• Exercise
Write out as a numbered list every line from the one with "## What Was Created" through the one with "This greatly improves", skipping blank lines. Leave the pictures out.
--- Data Enclosed Below ---
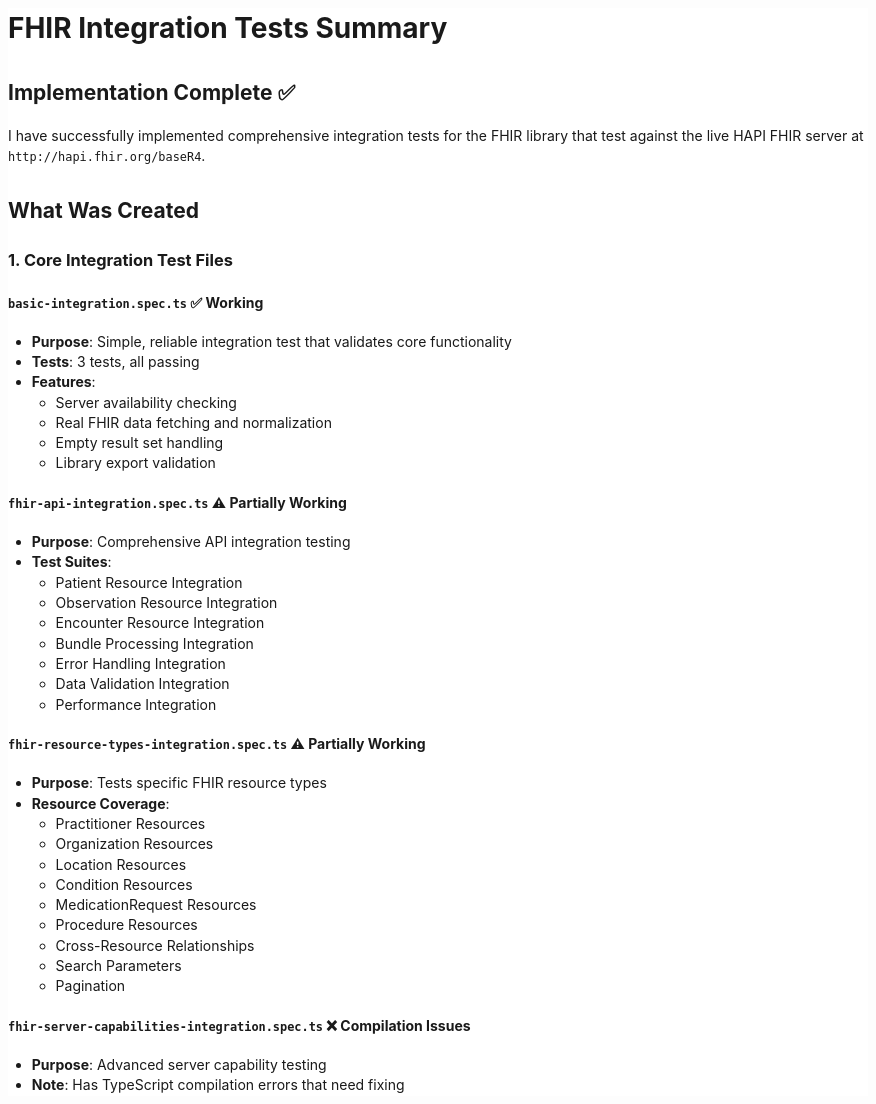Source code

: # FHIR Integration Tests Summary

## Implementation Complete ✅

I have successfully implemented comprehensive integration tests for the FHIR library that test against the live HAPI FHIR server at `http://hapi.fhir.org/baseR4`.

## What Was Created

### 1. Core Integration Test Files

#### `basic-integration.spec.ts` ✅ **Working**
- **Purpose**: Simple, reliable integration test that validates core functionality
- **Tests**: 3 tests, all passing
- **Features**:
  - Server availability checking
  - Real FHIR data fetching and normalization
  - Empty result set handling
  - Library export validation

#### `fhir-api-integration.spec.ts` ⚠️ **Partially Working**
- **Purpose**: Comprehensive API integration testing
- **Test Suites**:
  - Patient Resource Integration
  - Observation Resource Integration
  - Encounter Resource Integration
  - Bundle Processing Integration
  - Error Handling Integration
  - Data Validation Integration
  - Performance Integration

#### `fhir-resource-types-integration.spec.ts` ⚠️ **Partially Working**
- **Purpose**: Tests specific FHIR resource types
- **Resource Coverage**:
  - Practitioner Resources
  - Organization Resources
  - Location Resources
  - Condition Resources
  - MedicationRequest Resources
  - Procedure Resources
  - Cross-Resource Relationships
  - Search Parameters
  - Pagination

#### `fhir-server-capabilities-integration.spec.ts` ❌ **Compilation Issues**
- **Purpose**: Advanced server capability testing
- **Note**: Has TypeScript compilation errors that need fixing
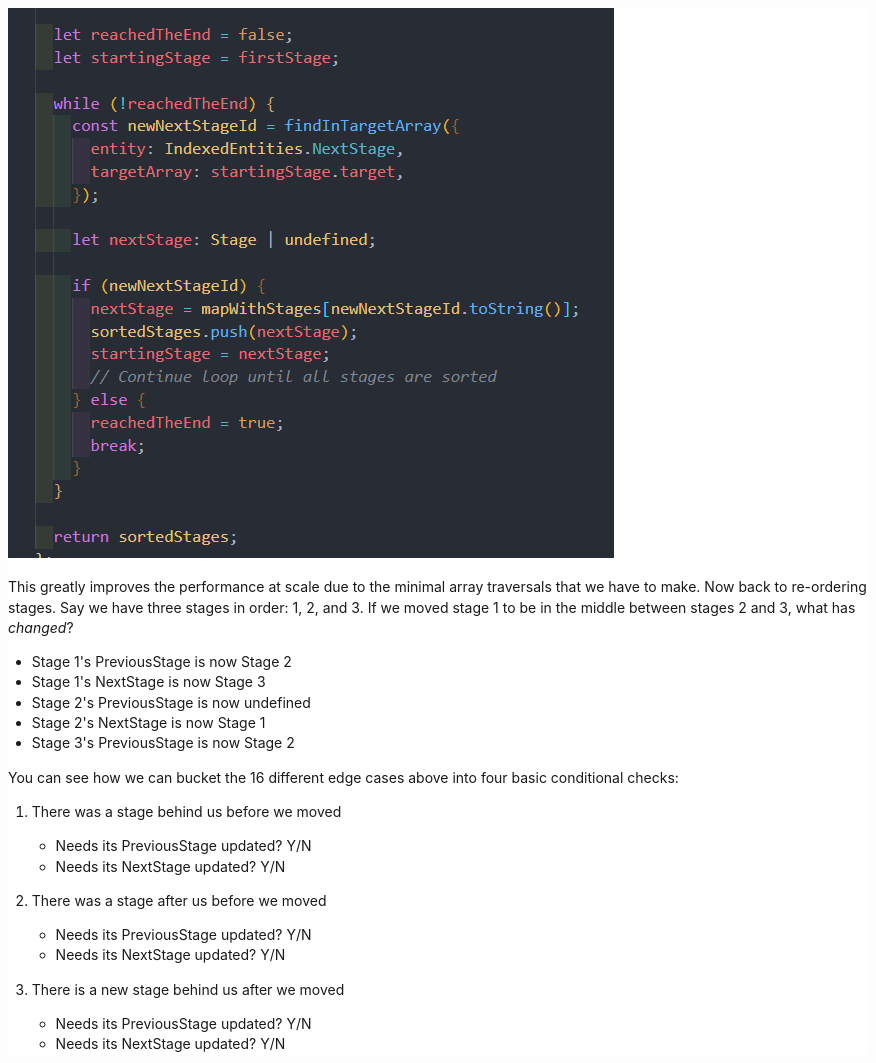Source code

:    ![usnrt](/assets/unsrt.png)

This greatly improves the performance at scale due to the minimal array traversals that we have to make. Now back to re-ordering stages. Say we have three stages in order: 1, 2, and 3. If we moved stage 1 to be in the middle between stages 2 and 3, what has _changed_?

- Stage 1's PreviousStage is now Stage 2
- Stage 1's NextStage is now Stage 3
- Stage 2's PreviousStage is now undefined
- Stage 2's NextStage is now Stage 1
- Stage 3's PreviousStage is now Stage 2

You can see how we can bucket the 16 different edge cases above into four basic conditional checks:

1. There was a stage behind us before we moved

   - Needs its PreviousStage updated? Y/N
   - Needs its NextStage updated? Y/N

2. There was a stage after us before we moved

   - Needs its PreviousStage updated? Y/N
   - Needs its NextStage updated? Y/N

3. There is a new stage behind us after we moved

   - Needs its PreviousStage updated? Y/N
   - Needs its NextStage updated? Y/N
--- End of Enclosed Data ---
--- Data Enclosed Below ---
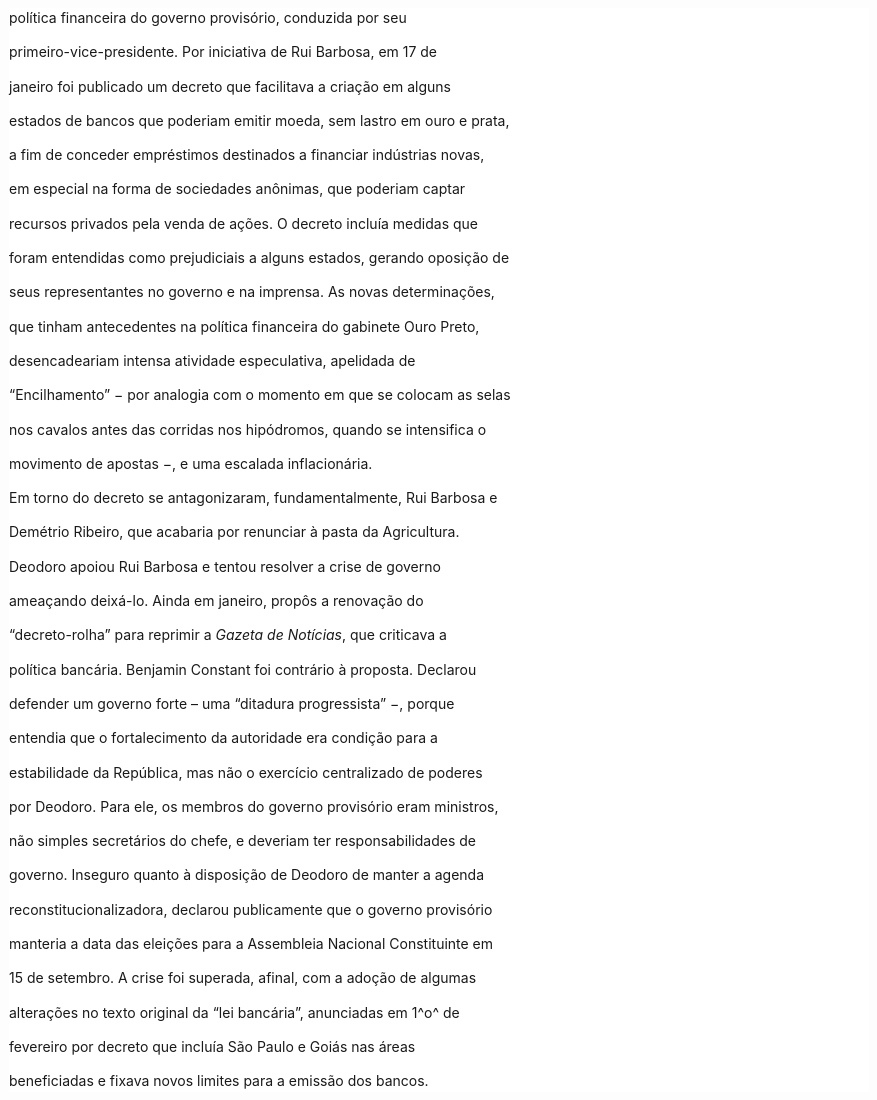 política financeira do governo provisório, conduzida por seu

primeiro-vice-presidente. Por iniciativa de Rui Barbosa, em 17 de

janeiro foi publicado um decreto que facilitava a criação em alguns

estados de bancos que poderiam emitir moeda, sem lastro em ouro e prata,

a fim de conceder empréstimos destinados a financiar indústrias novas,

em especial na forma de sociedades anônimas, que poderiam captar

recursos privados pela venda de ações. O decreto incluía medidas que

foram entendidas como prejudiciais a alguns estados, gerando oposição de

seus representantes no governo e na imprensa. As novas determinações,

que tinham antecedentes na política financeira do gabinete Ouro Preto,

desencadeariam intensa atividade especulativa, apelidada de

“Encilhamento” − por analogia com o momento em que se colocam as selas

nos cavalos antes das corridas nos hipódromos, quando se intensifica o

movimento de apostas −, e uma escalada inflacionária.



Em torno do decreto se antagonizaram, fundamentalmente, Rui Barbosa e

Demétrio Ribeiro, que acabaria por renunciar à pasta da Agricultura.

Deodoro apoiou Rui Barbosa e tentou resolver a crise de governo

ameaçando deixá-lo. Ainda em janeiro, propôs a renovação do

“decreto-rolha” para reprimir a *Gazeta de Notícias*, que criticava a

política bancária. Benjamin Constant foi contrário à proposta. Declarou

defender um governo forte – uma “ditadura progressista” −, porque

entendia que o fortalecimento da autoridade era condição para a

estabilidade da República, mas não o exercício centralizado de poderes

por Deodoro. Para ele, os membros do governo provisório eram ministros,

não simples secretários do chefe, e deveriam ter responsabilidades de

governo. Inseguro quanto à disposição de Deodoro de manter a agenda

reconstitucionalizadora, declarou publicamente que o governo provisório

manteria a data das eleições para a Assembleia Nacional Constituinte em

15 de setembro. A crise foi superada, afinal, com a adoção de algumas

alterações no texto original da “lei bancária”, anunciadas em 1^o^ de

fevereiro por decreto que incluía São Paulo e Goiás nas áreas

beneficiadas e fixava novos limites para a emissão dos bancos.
--- End of Enclosed Data ---
--- Data Enclosed Below ---
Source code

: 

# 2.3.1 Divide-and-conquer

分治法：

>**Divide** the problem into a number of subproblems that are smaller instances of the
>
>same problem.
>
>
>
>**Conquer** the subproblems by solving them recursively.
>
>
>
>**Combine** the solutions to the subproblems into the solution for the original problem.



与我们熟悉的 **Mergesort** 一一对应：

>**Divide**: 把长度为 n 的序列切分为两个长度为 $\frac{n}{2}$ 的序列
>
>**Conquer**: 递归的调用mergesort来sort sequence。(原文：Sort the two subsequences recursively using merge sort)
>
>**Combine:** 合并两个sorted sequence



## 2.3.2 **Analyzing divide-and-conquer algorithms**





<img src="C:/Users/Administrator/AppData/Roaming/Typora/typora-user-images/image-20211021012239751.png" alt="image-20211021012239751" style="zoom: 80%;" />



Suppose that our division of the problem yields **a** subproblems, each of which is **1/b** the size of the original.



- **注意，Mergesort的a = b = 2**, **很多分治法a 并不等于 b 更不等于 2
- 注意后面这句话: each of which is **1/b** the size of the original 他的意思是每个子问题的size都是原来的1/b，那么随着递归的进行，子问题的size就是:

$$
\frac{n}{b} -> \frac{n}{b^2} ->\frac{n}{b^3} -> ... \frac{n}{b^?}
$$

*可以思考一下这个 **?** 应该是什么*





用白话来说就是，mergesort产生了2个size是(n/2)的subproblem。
--- End of Enclosed Data ---
• Solution
1. ## What Was Created
2. ### 1. Core Integration Test Files
3. #### `basic-integration.spec.ts` ✅ **Working**
4. - **Purpose**: Simple, reliable integration test that validates core functionality
5. - **Tests**: 3 tests, all passing
6. - **Features**:
7.   - Server availability checking
8.   - Real FHIR data fetching and normalization
9.   - Empty result set handling
10.   - Library export validation
11. #### `fhir-api-integration.spec.ts` ⚠️ **Partially Working**
12. - **Purpose**: Comprehensive API integration testing
13. - **Test Suites**:
14.   - Patient Resource Integration
15.   - Observation Resource Integration
16.   - Encounter Resource Integration
17.   - Bundle Processing Integration
18.   - Error Handling Integration
19.   - Data Validation Integration
20.   - Performance Integration
21. #### `fhir-resource-types-integration.spec.ts` ⚠️ **Partially Working**
22. - **Purpose**: Tests specific FHIR resource types
23. - **Resource Coverage**:
24.   - Practitioner Resources
25.   - Organization Resources
26.   - Location Resources
27.   - Condition Resources
28.   - MedicationRequest Resources
29.   - Procedure Resources
30.   - Cross-Resource Relationships
31.   - Search Parameters
32.   - Pagination
33. #### `fhir-server-capabilities-integration.spec.ts` ❌ **Compilation Issues**
34. - **Purpose**: Advanced server capability testing
35. - **Note**: Has TypeScript compilation errors that need fixing
36. Source code
37. :    ![usnrt](/assets/unsrt.png)
38. This greatly improves the performance at scale due to the minimal array traversals that we have to make. Now back to re-ordering stages. Say we have three stages in order: 1, 2, and 3. If we moved stage 1 to be in the middle between stages 2 and 3, what has _changed_?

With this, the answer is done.